The United States Lifesaving Association estimates that about 80 percent of lifeguard rescues at the country's surf beaches are of people caught in rip currents.
WHEN
10 a.m. to 2 p.m. TOMORROW, Thursday, May 26.
WHERE
Parking lot across from the Beach Chalet, just south of the intersection of Lincoln Ave. and the Great Highway, San Francisco.
WHO
Francis Smith, Ph.D., a recent graduate of the University of California, Berkeley, and an expert on the rip currents at Ocean Beach. With the assistance of Ocean Beach lifeguards, Smith will demonstrate self-rescuing techniques to use if caught in a rip current. He will be joined by Robert Wiegel, professor emeritus of civil engineering at UC Berkeley and a world expert on tsunamis and the properties of ocean waves.
DETAILS
Smith, a coastal oceanographer, has studied rip currents at Ocean Beach for the past eight years, but has had experience with them since he was a teenage surfer in the 1970s and a San Francisco lifeguard in the 1980s.

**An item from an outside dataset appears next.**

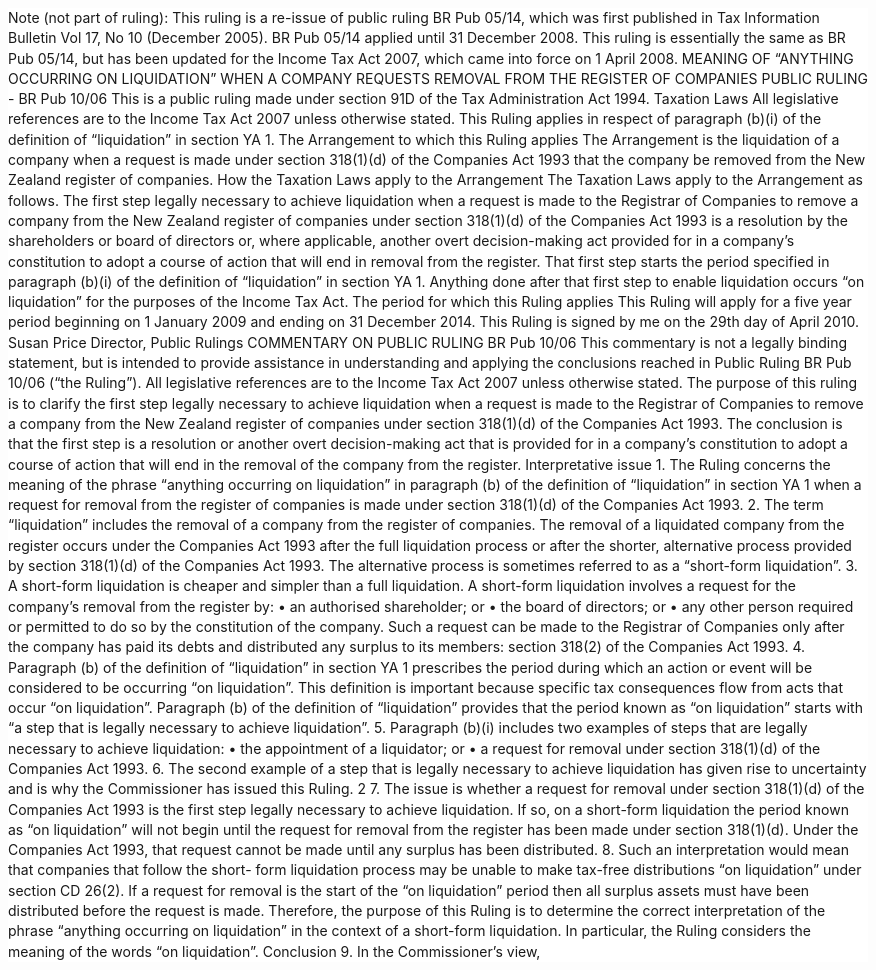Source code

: Note (not part of ruling): This ruling is a re-issue of public ruling BR Pub 05/14, which was first published in Tax Information Bulletin Vol 17, No 10 (December 2005). BR Pub 05/14 applied until 31 December 2008. This ruling is essentially the same as BR Pub 05/14, but has been updated for the Income Tax Act 2007, which came into force on 1 April 2008. MEANING OF “ANYTHING OCCURRING ON LIQUIDATION” WHEN A COMPANY REQUESTS REMOVAL FROM THE REGISTER OF COMPANIES PUBLIC RULING - BR Pub 10/06 This is a public ruling made under section 91D of the Tax Administration Act 1994. Taxation Laws All legislative references are to the Income Tax Act 2007 unless otherwise stated. This Ruling applies in respect of paragraph (b)(i) of the definition of “liquidation” in section YA 1. The Arrangement to which this Ruling applies The Arrangement is the liquidation of a company when a request is made under section 318(1)(d) of the Companies Act 1993 that the company be removed from the New Zealand register of companies. How the Taxation Laws apply to the Arrangement The Taxation Laws apply to the Arrangement as follows. The first step legally necessary to achieve liquidation when a request is made to the Registrar of Companies to remove a company from the New Zealand register of companies under section 318(1)(d) of the Companies Act 1993 is a resolution by the shareholders or board of directors or, where applicable, another overt decision-making act provided for in a company’s constitution to adopt a course of action that will end in removal from the register. That first step starts the period specified in paragraph (b)(i) of the definition of “liquidation” in section YA 1. Anything done after that first step to enable liquidation occurs “on liquidation” for the purposes of the Income Tax Act. The period for which this Ruling applies This Ruling will apply for a five year period beginning on 1 January 2009 and ending on 31 December 2014. This Ruling is signed by me on the 29th day of April 2010. Susan Price Director, Public Rulings COMMENTARY ON PUBLIC RULING BR Pub 10/06 This commentary is not a legally binding statement, but is intended to provide assistance in understanding and applying the conclusions reached in Public Ruling BR Pub 10/06 (“the Ruling”). All legislative references are to the Income Tax Act 2007 unless otherwise stated. The purpose of this ruling is to clarify the first step legally necessary to achieve liquidation when a request is made to the Registrar of Companies to remove a company from the New Zealand register of companies under section 318(1)(d) of the Companies Act 1993. The conclusion is that the first step is a resolution or another overt decision-making act that is provided for in a company’s constitution to adopt a course of action that will end in the removal of the company from the register. Interpretative issue 1. The Ruling concerns the meaning of the phrase “anything occurring on liquidation” in paragraph (b) of the definition of “liquidation” in section YA 1 when a request for removal from the register of companies is made under section 318(1)(d) of the Companies Act 1993. 2. The term “liquidation” includes the removal of a company from the register of companies. The removal of a liquidated company from the register occurs under the Companies Act 1993 after the full liquidation process or after the shorter, alternative process provided by section 318(1)(d) of the Companies Act 1993. The alternative process is sometimes referred to as a “short-form liquidation”. 3. A short-form liquidation is cheaper and simpler than a full liquidation. A short-form liquidation involves a request for the company’s removal from the register by: • an authorised shareholder; or • the board of directors; or • any other person required or permitted to do so by the constitution of the company. Such a request can be made to the Registrar of Companies only after the company has paid its debts and distributed any surplus to its members: section 318(2) of the Companies Act 1993. 4. Paragraph (b) of the definition of “liquidation” in section YA 1 prescribes the period during which an action or event will be considered to be occurring “on liquidation”. This definition is important because specific tax consequences flow from acts that occur “on liquidation”. Paragraph (b) of the definition of “liquidation” provides that the period known as “on liquidation” starts with “a step that is legally necessary to achieve liquidation”. 5. Paragraph (b)(i) includes two examples of steps that are legally necessary to achieve liquidation: • the appointment of a liquidator; or • a request for removal under section 318(1)(d) of the Companies Act 1993. 6. The second example of a step that is legally necessary to achieve liquidation has given rise to uncertainty and is why the Commissioner has issued this Ruling. 2 7. The issue is whether a request for removal under section 318(1)(d) of the Companies Act 1993 is the first step legally necessary to achieve liquidation. If so, on a short-form liquidation the period known as “on liquidation” will not begin until the request for removal from the register has been made under section 318(1)(d). Under the Companies Act 1993, that request cannot be made until any surplus has been distributed. 8. Such an interpretation would mean that companies that follow the short- form liquidation process may be unable to make tax-free distributions “on liquidation” under section CD 26(2). If a request for removal is the start of the “on liquidation” period then all surplus assets must have been distributed before the request is made. Therefore, the purpose of this Ruling is to determine the correct interpretation of the phrase “anything occurring on liquidation” in the context of a short-form liquidation. In particular, the Ruling considers the meaning of the words “on liquidation”. Conclusion 9. In the Commissioner’s view,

Smith holds this popular briefing periodically to publicize the dangers of rip currents in the hopes of preventing drownings.
Wiegel, Smith's Ph.D. advisor, has been credited with creating the discipline of ocean engineering, with studies on the coastal effects of undersea earthquakes and landslides, coastal erosion, the effects of waves on seawalls and breakwaters and the impact of waves on offshore platforms.